As a member of the profession of academic philosophers, Pete held many positions of importance and service, including his decades-long work with and for the Foundation for the Philosophy of Creativity, and its related Societies, which he served for half a century, most of it as Chair of the Board. He led in making judicious decisions about how to bring the Foundation’s resources to the best use to fulfill its mission. He was President of the Southwestern Philosophical Society (1978-79) and an active past president.

Music held a special place in Pete’s life, and I expect he is probably the only person who ever delivered a Presidential address for a serious philosophical society on guitar. Pete liked to write parody lyrics with philosophical themes to well-known show tunes, reminiscent of Tom Lehrer’s songs. But Pete also wrote ballads of his own telling stories of Texas and it many characters and the indignities and injustices they suffered. He wrote songs about the land and the forest, and also songs with a decidedly folk-style protest ring.

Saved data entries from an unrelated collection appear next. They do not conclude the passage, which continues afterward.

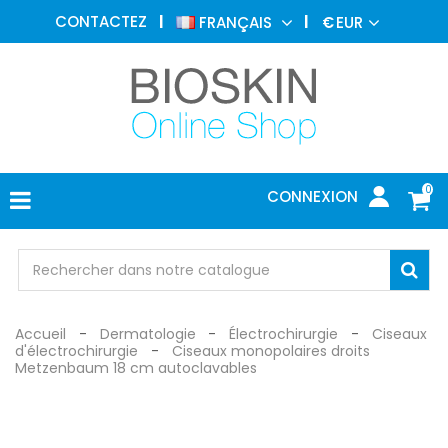
MÉDECINE
CONTACTEZ
FRANÇAIS
€
EUR
ESTHÉTIQUE
MENU
DERMATOLOGIE
PHOTOTHÉRAPIE
MÉDICAL
0
CONNEXION
CABINET
MÉDICAL
PROTECTION
Accueil
Dermatologie
Électrochirurgie
Ciseaux
d'électrochirurgie
Ciseaux monopolaires droits
Metzenbaum 18 cm autoclavables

He had a thin but pleasing bluesy voice, and I can still hear him singing the “Peloponnesian War Blues,” his Vietnam protest song:

Don’t wanna go down to Sparta, fight no Peloponnesian War

Yes I burned my toga, cause I don’t know what I’m fightin’ for

A buddy of mine got ninety-nine years, for burning a bunch of army surplus spears

Don’t wanna go down to Sparta, fight no Peloponnesian War

 

They say if you religious you’ll burn Old Sparta down

If you believe in Jesus, you’ll burn the Peloponnesus to the ground

Never made much sense to me, to kill for Christ in 399 BC

Don’t wanna go down to Sparta, fight no Peloponnesian War

This contains the greatest internal rhyme in the history of the blues –“Jesus” being not an easy word to rhyme. Pete was not very religious, unless one means his view of nature, and in that case he was religious indeed. But he was always willing to smile and keep his tongue when someone else was making a fool of himself about such matters. Pete wrote serious music as well, to the degree that seriousness could be tolerated.

If anything surpassed music among his avocations, it was storytelling. He had his favorites that one was likely to hear more than once, but he was always collecting more. He wasn’t given to drinking at all, due to a lifelong battle with diabetes, but when others were partaking, Pete often launched into stories and in the telling his pale blue eyes would flash and twinkle so that one might believe he had just enough of the firewater to channel a spirit or three. This magic is present in his fiction and near-fiction writing. If one knew his voice and style, reading his stories is a lively exercise in auditory imagination. You forget you’re reading.

Pete Gunter was devoted to his family, and is survived by spouse Liz and daughter Sheila. He was a loyal friend to countless lucky people, including the present writer for some 35 years, and will be sorely missed and lovingly remembered.